The FCC cannot solve the problem of regulation that inhibits broadband deployment and skews the competitive marketplace -- Congress must do that. The longer the delay, the longer consumers will have to wait for services they want and the longer the economy will have to wait for the boost that these new services would surely produce. The authors of this bill want to free the Internet from the LATA constraints that were established for the voice telephone network nearly twenty years ago. They want to remove burdensome regulation that discourages innovation and deployment in data services. And they want to put telephone company broadband providers on a more level competitive playing field with cable. These are all worthy goals. I urge you to start the process and to take up and report out the Internet Freedom and Broadband Deployment Act without delay.

Thank you.

FOOTNTOES:

1 FACT SHEET: FCC's Conditioned Approval Of AOL-Time Warner Merger at 3, dated January 2001.

2 Rulemaking to Amend Parts 1, 2, 21, and 25 of the Commission's Rules to Establish Rules and Policies for Local Multipoint Distribution Service and Fixed Satellite Services, 15 FCC Rcd 11,857, at Para. 19 (2000).

3 On February 22, 2001, Precursor Group reported that 73 percent of residential broadband service was provided by cable modems. How Broadband Deployment Skews Economic/Business Growth at 1, dated February 22, 2001. According to data released by the Commission in October, cable operators control 70% of all "residential and small business highspeed lines" -- a total that understates cable operators' share of the residential market by including a class of business customers largely served by DSL. Industry Analysis Division, Common Carrier Bureau, High-Speed Services for Internet Access: Subscribership as of June 30, 2000, at Table 3 (Oct. 2000).

4 Inquiry Concerning the Deployment of Advanced Telecommunications Capability to All Americans, Second Report, CC Docket No. 98-146, at Paras. 31.35 (Aug. 21, 2000) (Second Advanced Services Report").

5 Inquiry Concerning the Deployment of Advanced Telecommunications Capability to All Americans, 14 FCC Rcd 2398, at Para. 46 (1999).

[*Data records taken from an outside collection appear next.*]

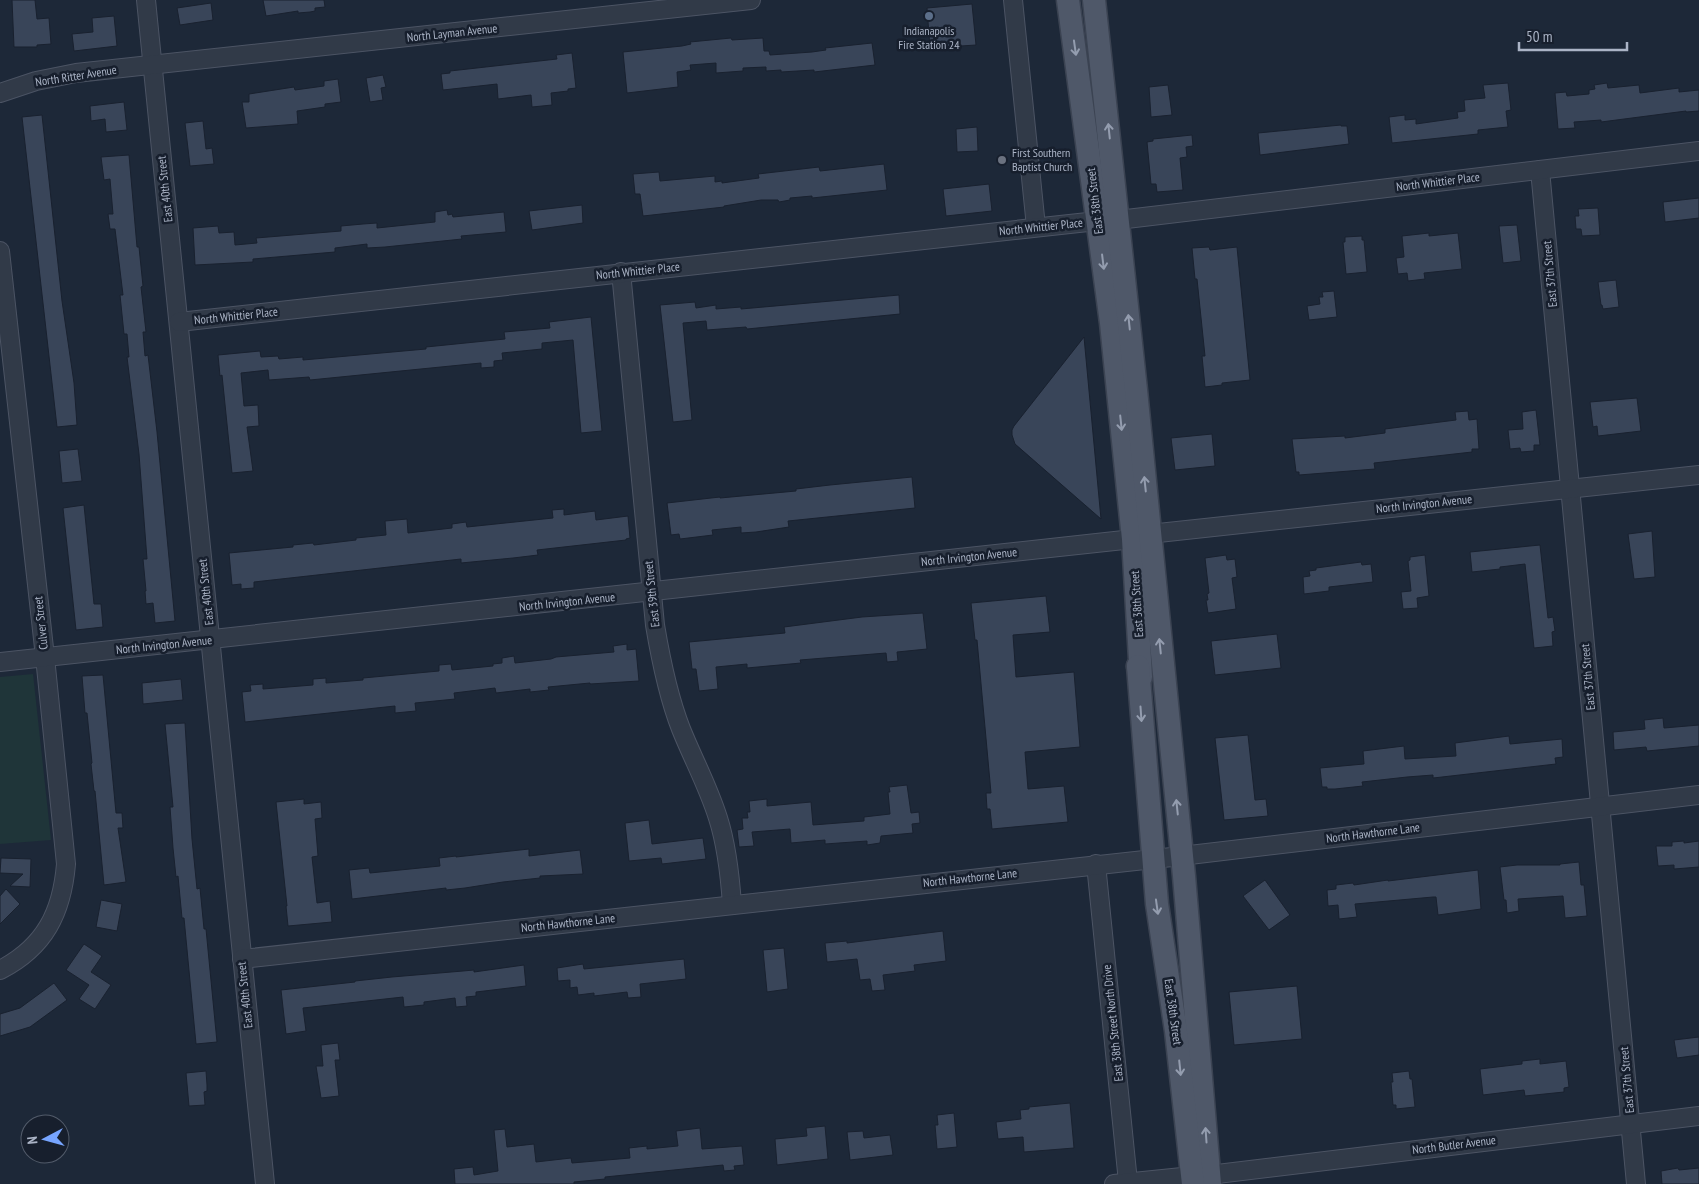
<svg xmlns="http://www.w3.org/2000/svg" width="1699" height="1184" viewBox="0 0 1699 1184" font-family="'PT Sans Narrow',sans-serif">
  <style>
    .green { fill: #1f3539 }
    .building { fill: #394559; stroke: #19212f }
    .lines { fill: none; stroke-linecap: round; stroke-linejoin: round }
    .minor-casing { stroke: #4c5464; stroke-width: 20 }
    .major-casing { stroke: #3b4352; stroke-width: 25 }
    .minor { stroke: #313a48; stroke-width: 18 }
    .major { stroke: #4f5869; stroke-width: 22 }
    .oneway { stroke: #949daf }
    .service-dot { fill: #5c6f8a; stroke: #171f2d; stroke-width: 2 }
    .worship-dot { fill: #6b7280; stroke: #171f2d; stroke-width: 2 }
    .labels { text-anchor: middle; stroke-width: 5; stroke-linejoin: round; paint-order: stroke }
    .poi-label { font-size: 12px; fill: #abb4c6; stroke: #171f2d }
    .street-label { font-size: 12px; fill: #abb4c6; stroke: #171f2d }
  </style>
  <rect width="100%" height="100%" fill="#1d2838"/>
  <path class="green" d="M33,674l18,166 -51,4v-167z"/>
  <g class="building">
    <path d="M12,0h23l2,19 12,-1 2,26 -14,1v2h-23z"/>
    <path d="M263,0h61l1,7 -10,1v3l-5,1 -12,1v-2l-32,5z"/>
    <path d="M211,3l2,17 -33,5 -3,-17z"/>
    <path d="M972,4l4,41 -46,3 -3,-40z"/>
    <path d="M114,16l3,30 -43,5 -2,-17 21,-2 -1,-14z"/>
    <path d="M731,38l1,2 31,-2 1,13h5l1,4 42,-3 14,-2 -1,-2 47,-5 3,22 -61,7v-2l-33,2v-2l-15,1v-4l-23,1v3l-27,2v-10l-26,2 1,5 -14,2 1,15 -51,6 -4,-41 59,-6 9,-2 -1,-2z"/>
    <path d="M572,53l4,35 -8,1v2l-17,2 1,12 -20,2 -1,-12 -33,4 -1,-15 -54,6 -2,-16 9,-1v-2l107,-12 -1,-4z"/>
    <path d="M383,75l3,12 -5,1 2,12 -13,2 -4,-24z"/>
    <path d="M338,79l3,23 -16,2v3l-28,4 1,13 -52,4 -4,-26h7v-8l45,-7 1,3 29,-4v-5z"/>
    <path d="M1508,83l3,27 -5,1 2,16 -30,3v4l-86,9 -3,-26 16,-2v5l11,-1v5l42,-6 -1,-6 8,-1 -1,-11 21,-2 -2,-13z"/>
    <path d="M1607,83l1,5 31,-3 1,8 39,-5v4l20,-2v21l-13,1v-1l-85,11v-2l-27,2 1,6 -17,1 -3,-36 11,-1 1,4 22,-2v-4l6,-1 -1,-4z"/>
    <path d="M1168,85l4,30 -21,2 -2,-30z"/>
    <path d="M124,102l3,28 -21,2 -1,-13 -14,2 -1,-15z"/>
    <path d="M42,115l20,186 12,82 3,42 -20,2 -35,-310z"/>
    <path d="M203,121l3,28 6,-1 2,16 -24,2 -5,-43z"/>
    <path d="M1341,125v1h6l2,18 -89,11 -2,-22z"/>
    <path d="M977,127l1,24 -21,1 -1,-23z"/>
    <path d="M1192,135l1,11 -7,1 1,10 -7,1 3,32 -26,2 -1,-8h-5l-4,-42 6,-1v-2z"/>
    <path d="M129,155l8,92h2l4,39 -2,1 5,45h-3l2,24 3,-1 9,77 18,189 -20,2 -2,-20 -7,1 -1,-13h1l-3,-32h4l-8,-105 -12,-97h2l-2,-23h-3l-4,-39h3l-8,-66h-5l-2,-15h5l-3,-35 -6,1 -3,-23z"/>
    <path d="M884,164l3,26 -75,8v-2l-22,2v2l-11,2 -1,-2h-17l-37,6v1l-81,9 -3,-22h-5l-2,-20 26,-2 1,9 55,-5v6l7,-1v2l37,-5 -1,-4 61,-7 1,4z"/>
    <path d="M989,184l3,27 -46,5 -3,-27z"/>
    <path d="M1699,198v20l-34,4 -2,-20z"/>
    <path d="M582,205l1,18 -51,7 -3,-19z"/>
    <path d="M1598,208l2,27 -18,1 -1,-7h-5l-1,-13h4l-1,-7z"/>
    <path d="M447,210l1,5 4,-1 1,3 51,-5 2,20 -45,4 1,3 -77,8 -18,1v-4l-32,4v4l-82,7v3l-58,3 -2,-37 25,-2 1,7 15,-1 1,13 22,-2 -1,-5 85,-7v-5l22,-2 14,-1v5l58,-6v-10z"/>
    <path d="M1517,225l4,36 -18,2 -4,-37z"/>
    <path d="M1429,233v3l29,-3 4,36 -38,4 1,6 -17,2 -1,-8 -9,1 -2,-16 8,-1 -2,-21z"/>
    <path d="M1362,236v4h2l3,32 -21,2 -3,-32h2v-5z"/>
    <path d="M1209,247l1,3 27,-3 13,133 -28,3v2l-17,2 -3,-31h3l-8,-77h-2l-3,-31z"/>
    <path d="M1616,280l3,27 -16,2 -1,-4h-1l-3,-23z"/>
    <path d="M1334,291l3,26 -28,3 -2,-14 13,-2 -1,-7h4l-1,-5z"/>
    <path d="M899,295l1,19 -153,15 -1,-2 -39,3 -1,-9 -23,2 9,97 -19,2 -13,-117 35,-3 1,6 20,-3v4l25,-2v2z"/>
    <path d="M591,317l11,114 -21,2 -8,-93 -31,3v6l-40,4 1,7 -9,1v6l-13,1v-5l-171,17 -1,-3 -40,3 -1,-10 -27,3 3,33 14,-1 1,21 -12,1 6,44 -21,2 -10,-98 -2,1 -2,-21 42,-4 1,6 17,-1 1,3 24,-2v3l123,-11v-2l79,-8 -1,-7 46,-4 -1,-6z"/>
    <path d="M1084,337l17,182 -86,-75 -3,-9v-5l2,-4z"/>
    <path d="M1637,398l4,33 -43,5 -1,-10 -4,1 -3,-25z"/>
    <path d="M1536,410l4,35h-6v6l-13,1 -1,-4 -10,1 -2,-19 15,-1 -1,-17z"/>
    <path d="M1468,411l1,9 8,-1 2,30h-7v3l-98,11 1,6 -76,6v-3h-3l-4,-33 53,-3v2l40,-5v-4l71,-9 -1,-8z"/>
    <path d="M1212,434l3,32 -40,4 -4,-32z"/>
    <path d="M78,449l4,32 -20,2 -3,-32z"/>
    <path d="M912,477l3,31 -127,13 1,6 -33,5 -15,1v-6l-29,3 1,5 -33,4 -1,-5 -8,1 -4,-32 53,-6v1l76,-7v-2l34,-4z"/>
    <path d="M84,505l10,99h7l2,23 -27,3 -13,-122z"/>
    <path d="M564,509v6l31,-4 1,9 32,-4 2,22 -4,1v1l-89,10 1,5 -25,3 -52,5v-4l-207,23v6l-13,1v-5l-9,1 -3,-32 64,-6v-2l20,-2 1,2 42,-5v-2l30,-3 -1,-14 22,-2 1,14 44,-5v-4l14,-2 1,5 86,-9 -1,-8z"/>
    <path d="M1652,531l3,46 -21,2 -6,-45z"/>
    <path d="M1540,545l8,73 5,-1 2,14 -3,1 1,14 -19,2 -9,-84 -25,3v2l-28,3 -2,-20z"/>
    <path d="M1226,555l1,5 8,-1 2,18 -5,1 4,31 -28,4 -2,-13h2l-1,-6 2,-1 -4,-35z"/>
    <path d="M1425,555l4,41 -12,2 1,10 -15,1 -2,-17 10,-1 -3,-30 2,-1v-3z"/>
    <path d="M1361,562l1,3 9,-1 2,18 -44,5v4l-25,3 -1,-17 7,-1 -1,-5 7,-1v-2z"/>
    <path d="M1046,596l4,36 -37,3 3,42 58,-5 6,75 -55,5 3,37 36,-3 4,36 -76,7 -2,-20h-3l-1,-16h5l-14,-153h-2l-4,-37z"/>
    <path d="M923,613l4,36 -30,3 1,9 -11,1 -1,-9 -86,7 1,3 -54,5v-4l-31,3 2,22 -19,2 -3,-22h-4l-3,-27 96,-9 -1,-6 78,-10z"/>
    <path d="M1277,634l4,34 -66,7 -4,-34z"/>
    <path d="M627,644v6l9,-1 3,32 -49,3v-1l-42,4 1,3 -19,2v-3l-34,4 -1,-5 -41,5 1,6 -40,4 1,8 -21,2v-7l-150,16 -3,-30 9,-1 -1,-6 13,-1v5l50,-4v-6l13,-1v5l37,-3v-2l76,-7v-6l12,-1 1,6 41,-4v-2l9,-1v-5l12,-2 1,7 36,-4 5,-2 58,-5 -1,-6z"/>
    <path d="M103,675l13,138h6l1,15h-5l8,54 -22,3 -9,-94h-1l-3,-27 1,-1 -5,-50h-2l-3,-37z"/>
    <path d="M181,679l2,21 -40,4 -1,-21z"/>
    <path d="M1663,718l1,10 35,-3v21l-52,5 -1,-4 -32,3 -1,-18 32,-3 -1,-9z"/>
    <path d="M185,723l7,116 5,50 3,-1 4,41h2l11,113 -21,2 -12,-126h-2l-4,-42 -2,1 -3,-29 -3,-41h3l-8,-83z"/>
    <path d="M1248,735l7,65 11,-1 2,17 -44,4 -9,-82z"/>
    <path d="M1509,736l1,8 52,-5 1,18 -8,1 1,6 -114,13 -9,1v-3l-26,2 -45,5 1,4 -28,3h-8v-2h-5l-2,-19 44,-4 -1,-13 41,-5 1,13 51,-3 -1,-13z"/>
    <path d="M907,785l4,28 8,-1 1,11 -8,1 1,9 -32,3 -1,7 -13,2v-4l-42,3v-4l-34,3 -1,-14 -38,3 2,14 -15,1 -2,-17 6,-1 -1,-11h6l-1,-6h3l-1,-11 18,-2v7l44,-4 2,23 51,-4v-4l26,-3 -2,-22h2l-1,-5z"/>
    <path d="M304,799v5l17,-2 1,16 -7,1 3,37 -6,1 5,46 13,-2 2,21 -44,4 -2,-20h1l-11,-104z"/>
    <path d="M649,820l3,24 51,-6 3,21 -44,5 -1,-6 -32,3 -4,-38z"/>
    <path d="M1684,841v2l15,-2v26l-25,2v-4l-16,1 -2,-20h16v-4z"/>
    <path d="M529,849v7l51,-6 3,24 -43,2v2l-37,4 -38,6 -19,2v-2l-94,11 -3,-29 20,-2 1,5 70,-7 -1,-8 17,-2v1z"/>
    <path d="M1,858l30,1 -1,28 -20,-1 13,-12 -23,-1z"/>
    <path d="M1579,862l2,23h3l3,31 -22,2 -2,-22 -45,3 1,12 -12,2 -1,-13h-2l-4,-33 17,-2h43v-1z"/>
    <path d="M1478,870l3,39 -43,6 -2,-18h-3l-78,7 2,13 -18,2 -1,-14 -10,1 -1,-16 9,-1v-4l17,-2 1,2 34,-5v1z"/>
    <path d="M1265,880l25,35 -21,15 -26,-34z"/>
    <path d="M6,889l14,15 -20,20v-28z"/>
    <path d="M101,900l21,4 -5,27 -21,-4z"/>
    <path d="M943,931l3,30 -32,4 1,6 -32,4 2,15 -13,1 -2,-12 -10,1 -3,-21 -30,3 -2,-19 22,-2v2z"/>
    <path d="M84,944l18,12 -11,16 20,13 -16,24 -16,-10 10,-14 -23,-15z"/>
    <path d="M784,948l4,41 -21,3 -4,-42z"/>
    <path d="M684,959l2,20 -46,5 1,13 -13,1 -1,-6 -33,4v-3l-16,2 -1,-8 -7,1v-8l-12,1 -1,-13 26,-4 1,5z"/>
    <path d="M524,965l2,21 -50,6v4l-10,1 1,9 -11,1 -1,-9 -31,4v3l-20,2 -1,-10 -100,11 3,23 -20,3 -5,-44 74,-8v-1l37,-4 71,-6 11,-1v2z"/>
    <path d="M54,983l13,17 -37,27 -30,9v-22l20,-6z"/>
    <path d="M1297,986l5,53 -68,6 -5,-53z"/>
    <path d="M1699,1037v18l-22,3 -3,-18z"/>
    <path d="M338,1043l2,17h-5l4,36 -18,2 -5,-32h7l-2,-21z"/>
    <path d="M1540,1059v5l26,-3 3,26 -5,1v4l-39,4 -1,-6 -41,5 -3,-26 42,-5v-3z"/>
    <path d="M206,1071l1,14v6l-3,1 1,13 -16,1 -3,-33z"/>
    <path d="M1409,1071l1,8h2l3,28 -19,2v-4h-3l-2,-23h2l-1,-9z"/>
    <path d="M1070,1103l4,45 -50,4 -1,-15 -25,2 -2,-17 25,-3 -1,-9 9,-1v-2z"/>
    <path d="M954,1113l3,34 -20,2 -2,-24h3l-1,-10z"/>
    <path d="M825,1126l3,33 -51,6 -2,-26 32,-3 -1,-8z"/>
    <path d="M700,1128l2,21 40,-3 2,19 -10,1 1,4 -11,1 -1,-6 -118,12v2l-31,3v2h-119l-1,-15 19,-2 1,8 24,-4 -4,-41 11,-1 2,18 27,-3 2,18 35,-4 1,5 58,-5 -1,-10 18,-2v3l31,-3 -2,-15z"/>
    <path d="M863,1131l1,7 26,-3 3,20 -43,5 -3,-28z"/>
    <path d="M1678,1168l1,2 20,-2v16h-37l-1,-13z"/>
  </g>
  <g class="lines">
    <g class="minor-casing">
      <g id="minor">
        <path d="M146,0l119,1184"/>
        <path d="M1013,0l23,227"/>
        <path d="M0,93l36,-12 40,-8 675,-73"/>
        <path d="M1540,170l96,1014"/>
        <path d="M1118,220l581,-69"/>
        <path d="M0,251l45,406 21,207c-4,48 -21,83 -66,106"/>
        <path d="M621,272l34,353c6,36 13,71 26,104 12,30 27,57 37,89 9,28 12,57 14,87"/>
        <path d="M179,322l918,-101"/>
        <path d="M1149,534l550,-59"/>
        <path d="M0,662l1133,-123"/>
        <path d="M1096,864l32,318"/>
        <path d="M242,959l939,-103 518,-61"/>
        <path d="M1209,1175l490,-59"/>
        <path d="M1114,1184l78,-8"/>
      </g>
    </g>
    <g class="major-casing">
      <g id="major">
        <path d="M1068,0l43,323 22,216 8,138 -3,-11"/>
        <path d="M1094,0l42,390 48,486 26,308"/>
        <path d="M1138,666l19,238 19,127 17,153"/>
      </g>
    </g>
    <use href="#minor" class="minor"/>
    <use href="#major" class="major"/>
  </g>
  <defs><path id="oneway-shaft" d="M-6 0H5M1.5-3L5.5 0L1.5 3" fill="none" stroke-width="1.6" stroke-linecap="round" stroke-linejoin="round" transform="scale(1.25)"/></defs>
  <g class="oneway">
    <use href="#oneway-shaft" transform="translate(1075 48) rotate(82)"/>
    <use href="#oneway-shaft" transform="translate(1109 131) rotate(-96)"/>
    <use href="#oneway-shaft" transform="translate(1103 262) rotate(83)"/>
    <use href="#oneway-shaft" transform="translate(1129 322) rotate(-96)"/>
    <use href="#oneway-shaft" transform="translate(1121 423) rotate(84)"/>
    <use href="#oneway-shaft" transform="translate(1145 484) rotate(-96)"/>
    <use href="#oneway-shaft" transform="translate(1160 646) rotate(-96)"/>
    <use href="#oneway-shaft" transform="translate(1141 714) rotate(86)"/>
    <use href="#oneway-shaft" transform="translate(1177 807) rotate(-96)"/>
    <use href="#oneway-shaft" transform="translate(1157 907) rotate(82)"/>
    <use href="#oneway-shaft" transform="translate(1180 1068) rotate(84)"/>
    <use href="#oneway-shaft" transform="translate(1206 1135) rotate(-94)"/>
  </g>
  <circle class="service-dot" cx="929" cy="16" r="5"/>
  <circle class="worship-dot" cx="1002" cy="160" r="5"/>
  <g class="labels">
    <g class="poi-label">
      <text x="929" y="35">Indianapolis<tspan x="929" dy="14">Fire Station 24</tspan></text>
      <text x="1012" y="157" text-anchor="start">First Southern<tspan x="1012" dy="14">Baptist Church</tspan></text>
    </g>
    <g class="street-label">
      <text transform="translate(452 33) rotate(-6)" y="4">North Layman Avenue</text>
      <text transform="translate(76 76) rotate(-9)" y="4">North Ritter Avenue</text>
      <text transform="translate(1438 182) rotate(-7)" y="4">North Whittier Place</text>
      <text transform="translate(165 189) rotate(-96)" y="4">East 40th Street</text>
      <text transform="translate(1095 201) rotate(-97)" y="4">East 38th Street</text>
      <text transform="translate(1041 227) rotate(-6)" y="4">North Whittier Place</text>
      <text transform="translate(638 271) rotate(-6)" y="4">North Whittier Place</text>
      <text transform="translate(1550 274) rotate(-95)" y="4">East 37th Street</text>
      <text transform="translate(236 316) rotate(-6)" y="4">North Whittier Place</text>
      <text transform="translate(1424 504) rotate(-6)" y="4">North Irvington Avenue</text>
      <text transform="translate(969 557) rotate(-6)" y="4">North Irvington Avenue</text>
      <text transform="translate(206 592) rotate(-96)" y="4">East 40th Street</text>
      <text transform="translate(652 594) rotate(-96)" y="4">East 39th Street</text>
      <text transform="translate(567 602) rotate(-6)" y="4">North Irvington Avenue</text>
      <text transform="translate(1137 604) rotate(-94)" y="4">East 38th Street</text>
      <text transform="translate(41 623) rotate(-96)" y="4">Culver Street</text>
      <text transform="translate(164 645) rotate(-6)" y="4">North Irvington Avenue</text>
      <text transform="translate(1588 677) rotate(-95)" y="4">East 37th Street</text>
      <text transform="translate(1373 833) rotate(-7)" y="4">North Hawthorne Lane</text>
      <text transform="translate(970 878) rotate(-6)" y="4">North Hawthorne Lane</text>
      <text transform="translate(568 923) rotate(-6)" y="4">North Hawthorne Lane</text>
      <text transform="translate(245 995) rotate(-96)" y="4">East 40th Street</text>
      <text transform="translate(1173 1012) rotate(82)" y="4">East 38th Street</text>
      <text transform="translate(1113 1023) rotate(-96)" y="4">East 38th Street North Drive</text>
      <text transform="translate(1627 1080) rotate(-95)" y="4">East 37th Street</text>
      <text transform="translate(1454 1145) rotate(-7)" y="4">North Butler Avenue</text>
    </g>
  </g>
  <g transform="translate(45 1139) rotate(264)"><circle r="24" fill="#171f2d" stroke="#525b6a"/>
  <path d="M0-4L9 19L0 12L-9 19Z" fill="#77a5ff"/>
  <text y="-8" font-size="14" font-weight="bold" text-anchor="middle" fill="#abb4c6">N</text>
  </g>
  <path d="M1519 42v8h108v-8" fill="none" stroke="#abb4c6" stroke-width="2.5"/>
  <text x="1526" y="42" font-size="15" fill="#abb4c6" stroke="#171f2d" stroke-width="4" paint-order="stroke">50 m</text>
</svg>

6 Second Advanced Services Report Para. 31.

7 See id. Paras. 38, 40.

8 Id. Para. 39.

9 Technology: Highway to Hell, Forbes, dated Feb. 19, 2001, at 98-99.

10 Technology: Highway to Hell, Forbes, dated Feb. 19, 2001, at 100.

11 Report and Order, 86 F.C.C.2d 469 (1981), modified 89 F.C.C.2d 58 (1982),further modified 90 F.C.C.2d 571 (1982).

12 CTIA Semi-Annual Wireless Industry Survey Results.

13 Id.

14 Amendment of Parts 2 and 22 of the Commission's Rules to Permit Liberalization of Technology and Auxiliary Service Offerings in the Domestic Public Cellular Radio Telecommunications Service, Report and Order, 3 FCC Rcd. 7033 (1988), recon. in part 5 FCC Rcd 1138 (1990).

15 CTIA Semi-Annual Wireless Industry Survey Results.

16 Omnibus Budget Reconciliation Act of 1993, Public Law 103-66.

17 CTIA Semi-Annual Wireless Industry Survey Results.

18 The Cost of Cellular Regulation, Jerry Hausman, McDonald School of Economics, MIT, January 3, 1995.